Okay, I’m probably not the best person to talk on behalf of Microsoft’s consumers as I don’t actually touch anything Microsoft apart from Internet Explorer to test sites in. The reason I’m not is because of this same question that remains unanswered. Why won’t they listen to consumers? In particular web developers: Why does Outlook not support all CSS and why doesn’t IE follow W3C standards?

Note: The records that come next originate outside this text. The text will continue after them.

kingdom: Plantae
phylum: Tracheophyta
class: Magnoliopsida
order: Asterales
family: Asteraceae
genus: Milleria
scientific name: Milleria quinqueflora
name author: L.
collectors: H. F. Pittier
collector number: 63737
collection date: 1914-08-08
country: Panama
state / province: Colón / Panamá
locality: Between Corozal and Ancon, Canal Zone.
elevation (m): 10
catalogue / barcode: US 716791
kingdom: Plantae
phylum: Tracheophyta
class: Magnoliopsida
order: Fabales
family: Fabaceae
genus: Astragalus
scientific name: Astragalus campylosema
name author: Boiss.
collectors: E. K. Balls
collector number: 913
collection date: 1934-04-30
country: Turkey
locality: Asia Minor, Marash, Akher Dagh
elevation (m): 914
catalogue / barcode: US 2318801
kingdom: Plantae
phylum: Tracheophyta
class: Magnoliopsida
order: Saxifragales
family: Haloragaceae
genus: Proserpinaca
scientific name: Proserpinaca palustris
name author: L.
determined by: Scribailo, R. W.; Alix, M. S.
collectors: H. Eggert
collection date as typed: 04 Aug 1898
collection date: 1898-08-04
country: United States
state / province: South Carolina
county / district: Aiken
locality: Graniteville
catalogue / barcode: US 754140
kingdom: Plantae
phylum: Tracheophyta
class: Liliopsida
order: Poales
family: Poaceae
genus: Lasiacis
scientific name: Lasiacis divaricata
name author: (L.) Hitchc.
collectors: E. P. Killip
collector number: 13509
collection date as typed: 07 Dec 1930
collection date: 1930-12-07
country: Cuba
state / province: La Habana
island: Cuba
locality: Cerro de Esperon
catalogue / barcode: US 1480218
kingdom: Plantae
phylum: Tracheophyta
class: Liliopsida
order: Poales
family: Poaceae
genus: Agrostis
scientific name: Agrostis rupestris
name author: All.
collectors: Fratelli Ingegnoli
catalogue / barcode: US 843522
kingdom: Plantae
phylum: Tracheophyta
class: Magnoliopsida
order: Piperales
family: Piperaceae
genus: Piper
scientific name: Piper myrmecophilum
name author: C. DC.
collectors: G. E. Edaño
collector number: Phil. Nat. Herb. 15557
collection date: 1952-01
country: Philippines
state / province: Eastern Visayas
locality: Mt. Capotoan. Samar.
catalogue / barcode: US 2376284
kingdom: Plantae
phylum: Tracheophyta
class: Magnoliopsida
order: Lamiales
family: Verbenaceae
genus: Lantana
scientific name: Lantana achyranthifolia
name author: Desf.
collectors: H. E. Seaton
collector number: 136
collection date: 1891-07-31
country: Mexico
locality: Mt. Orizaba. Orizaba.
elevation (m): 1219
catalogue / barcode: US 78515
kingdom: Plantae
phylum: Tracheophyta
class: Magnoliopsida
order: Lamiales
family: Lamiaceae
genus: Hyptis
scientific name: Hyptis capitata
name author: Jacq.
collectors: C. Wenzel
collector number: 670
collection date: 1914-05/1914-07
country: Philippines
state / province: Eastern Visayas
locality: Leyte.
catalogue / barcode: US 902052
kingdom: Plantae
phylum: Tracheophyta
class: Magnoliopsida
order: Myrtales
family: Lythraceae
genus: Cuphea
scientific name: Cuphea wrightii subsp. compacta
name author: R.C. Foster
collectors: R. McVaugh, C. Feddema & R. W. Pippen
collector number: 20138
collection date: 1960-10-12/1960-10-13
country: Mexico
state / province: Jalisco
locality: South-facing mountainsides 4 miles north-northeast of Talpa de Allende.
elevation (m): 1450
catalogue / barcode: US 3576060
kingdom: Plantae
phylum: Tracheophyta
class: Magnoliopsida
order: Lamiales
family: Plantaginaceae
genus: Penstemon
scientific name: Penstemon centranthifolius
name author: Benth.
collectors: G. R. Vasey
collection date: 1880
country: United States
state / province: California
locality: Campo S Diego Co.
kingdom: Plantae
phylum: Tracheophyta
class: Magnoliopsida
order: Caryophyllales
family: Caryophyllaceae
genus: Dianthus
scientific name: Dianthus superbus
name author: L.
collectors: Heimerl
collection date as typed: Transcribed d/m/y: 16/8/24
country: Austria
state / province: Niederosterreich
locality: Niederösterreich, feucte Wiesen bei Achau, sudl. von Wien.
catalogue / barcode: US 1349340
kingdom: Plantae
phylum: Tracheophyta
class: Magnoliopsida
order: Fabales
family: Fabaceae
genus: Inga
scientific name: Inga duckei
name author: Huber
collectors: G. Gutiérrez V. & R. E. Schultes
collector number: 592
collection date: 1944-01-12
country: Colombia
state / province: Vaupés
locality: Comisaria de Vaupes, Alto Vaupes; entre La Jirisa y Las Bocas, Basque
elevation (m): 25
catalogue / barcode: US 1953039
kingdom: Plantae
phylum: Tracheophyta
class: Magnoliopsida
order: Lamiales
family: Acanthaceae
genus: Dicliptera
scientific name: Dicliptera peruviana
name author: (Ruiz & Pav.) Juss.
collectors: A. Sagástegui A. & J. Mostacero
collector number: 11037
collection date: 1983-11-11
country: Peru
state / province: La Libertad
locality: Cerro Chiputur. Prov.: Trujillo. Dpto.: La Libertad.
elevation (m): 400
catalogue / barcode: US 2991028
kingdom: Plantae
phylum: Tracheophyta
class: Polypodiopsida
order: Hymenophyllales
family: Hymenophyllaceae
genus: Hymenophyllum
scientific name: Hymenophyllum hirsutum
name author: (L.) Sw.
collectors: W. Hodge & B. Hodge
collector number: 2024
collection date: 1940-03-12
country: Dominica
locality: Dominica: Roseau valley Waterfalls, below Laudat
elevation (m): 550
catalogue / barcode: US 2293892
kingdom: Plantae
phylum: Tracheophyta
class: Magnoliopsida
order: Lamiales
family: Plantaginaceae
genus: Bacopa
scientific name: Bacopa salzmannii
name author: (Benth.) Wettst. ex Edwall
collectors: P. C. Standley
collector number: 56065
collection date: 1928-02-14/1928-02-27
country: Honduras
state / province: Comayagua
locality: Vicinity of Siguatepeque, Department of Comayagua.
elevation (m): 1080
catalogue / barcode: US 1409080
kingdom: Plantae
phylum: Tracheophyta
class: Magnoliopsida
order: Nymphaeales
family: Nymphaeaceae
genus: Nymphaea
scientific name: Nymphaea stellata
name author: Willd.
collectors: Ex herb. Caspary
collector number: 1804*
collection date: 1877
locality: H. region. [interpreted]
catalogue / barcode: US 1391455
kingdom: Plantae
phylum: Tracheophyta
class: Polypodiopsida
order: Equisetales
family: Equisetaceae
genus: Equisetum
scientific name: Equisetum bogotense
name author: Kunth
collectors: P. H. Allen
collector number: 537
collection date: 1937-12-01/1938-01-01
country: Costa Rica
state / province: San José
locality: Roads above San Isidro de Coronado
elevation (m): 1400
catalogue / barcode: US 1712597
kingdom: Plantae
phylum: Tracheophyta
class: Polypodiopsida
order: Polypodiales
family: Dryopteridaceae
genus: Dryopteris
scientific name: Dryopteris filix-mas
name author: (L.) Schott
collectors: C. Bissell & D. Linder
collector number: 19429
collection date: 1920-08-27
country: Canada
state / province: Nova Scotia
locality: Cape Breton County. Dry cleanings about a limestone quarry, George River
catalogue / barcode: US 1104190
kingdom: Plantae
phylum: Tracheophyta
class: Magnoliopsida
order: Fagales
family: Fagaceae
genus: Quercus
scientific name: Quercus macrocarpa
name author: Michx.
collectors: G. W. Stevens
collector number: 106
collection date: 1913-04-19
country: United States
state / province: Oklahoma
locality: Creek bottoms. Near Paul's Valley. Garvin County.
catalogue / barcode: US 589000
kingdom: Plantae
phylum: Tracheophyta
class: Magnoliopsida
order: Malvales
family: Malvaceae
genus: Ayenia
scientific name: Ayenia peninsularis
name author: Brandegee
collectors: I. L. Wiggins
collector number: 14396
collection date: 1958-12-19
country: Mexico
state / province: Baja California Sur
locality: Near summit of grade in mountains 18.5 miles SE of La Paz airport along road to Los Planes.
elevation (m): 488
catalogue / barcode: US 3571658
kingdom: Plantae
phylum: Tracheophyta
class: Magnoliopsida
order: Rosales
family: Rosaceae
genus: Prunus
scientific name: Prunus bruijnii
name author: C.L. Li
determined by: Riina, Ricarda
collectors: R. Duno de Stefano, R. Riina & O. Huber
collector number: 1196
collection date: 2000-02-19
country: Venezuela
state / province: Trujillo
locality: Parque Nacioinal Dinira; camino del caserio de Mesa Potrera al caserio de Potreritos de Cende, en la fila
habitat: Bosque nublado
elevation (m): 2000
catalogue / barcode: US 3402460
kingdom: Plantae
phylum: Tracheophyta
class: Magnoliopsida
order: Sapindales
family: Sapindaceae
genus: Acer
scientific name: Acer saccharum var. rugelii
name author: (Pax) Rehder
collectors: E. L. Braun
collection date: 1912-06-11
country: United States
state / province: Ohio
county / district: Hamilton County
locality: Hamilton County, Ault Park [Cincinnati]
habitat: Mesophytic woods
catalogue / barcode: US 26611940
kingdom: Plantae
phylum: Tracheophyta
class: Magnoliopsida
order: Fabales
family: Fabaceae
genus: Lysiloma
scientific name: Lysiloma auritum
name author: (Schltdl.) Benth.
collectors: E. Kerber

We’re really not asking a lot. In fact we want to save them time and money in the long run. Microsoft needs to learn that it doesn’t need to do everything itself and open source projects such as Mozilla and WebKit are there for the taking. They just need to pick them up and they’re ready to go. What puzzles me about it all is it’s not a difficult thing for Microsoft to adopt one of these browser engines and build on them. They’re already more secure then IE will ever be, they work with WC3 standards and they don’t need to spend their money on developing something that seems like it will never actually be competitive with other browsers. They have the oldest and slowest browser on the market. See the results below from Peacekeeper.

They’re pretty dismal results, clearly the browser has passed it’s use by. There has been call outs everywhere for Microsoft to adopt one of the many browser engines yet they just flat out refuse to do it.
Internet Explorer is not the only product that they’re refusing to make web developer/user friendly and follow the standards. Outlook does not fully support CSS. Anyone who has ever made a HTML campaign with CSS will know how impossible it is to format and do the simplest thing without it looking like scrambled eggs in recent versions of Outlook. This inspired the wonderful fixoutlook.org. Back in 2000 they supported HTML now they’re using some terrible Word engine and for what? Here’s where I’m coming from, at what point do WORD and HTML even meet up. It doesn’t make sense. Why would you use a Word processor to render HTML? I don’t think this needs an explanation at all. It’s pretty straight forward, render HTML with a browser style engine, that’s what they’re built for.
So they say they’re listening, but I’m not sure that they are. The letter on this link doesn’t make sense. It shouldn’t even be a hard decision, support HTML, support standards. They’re there for a reason.
Feel free to have your say, I just wanted to share my opinion.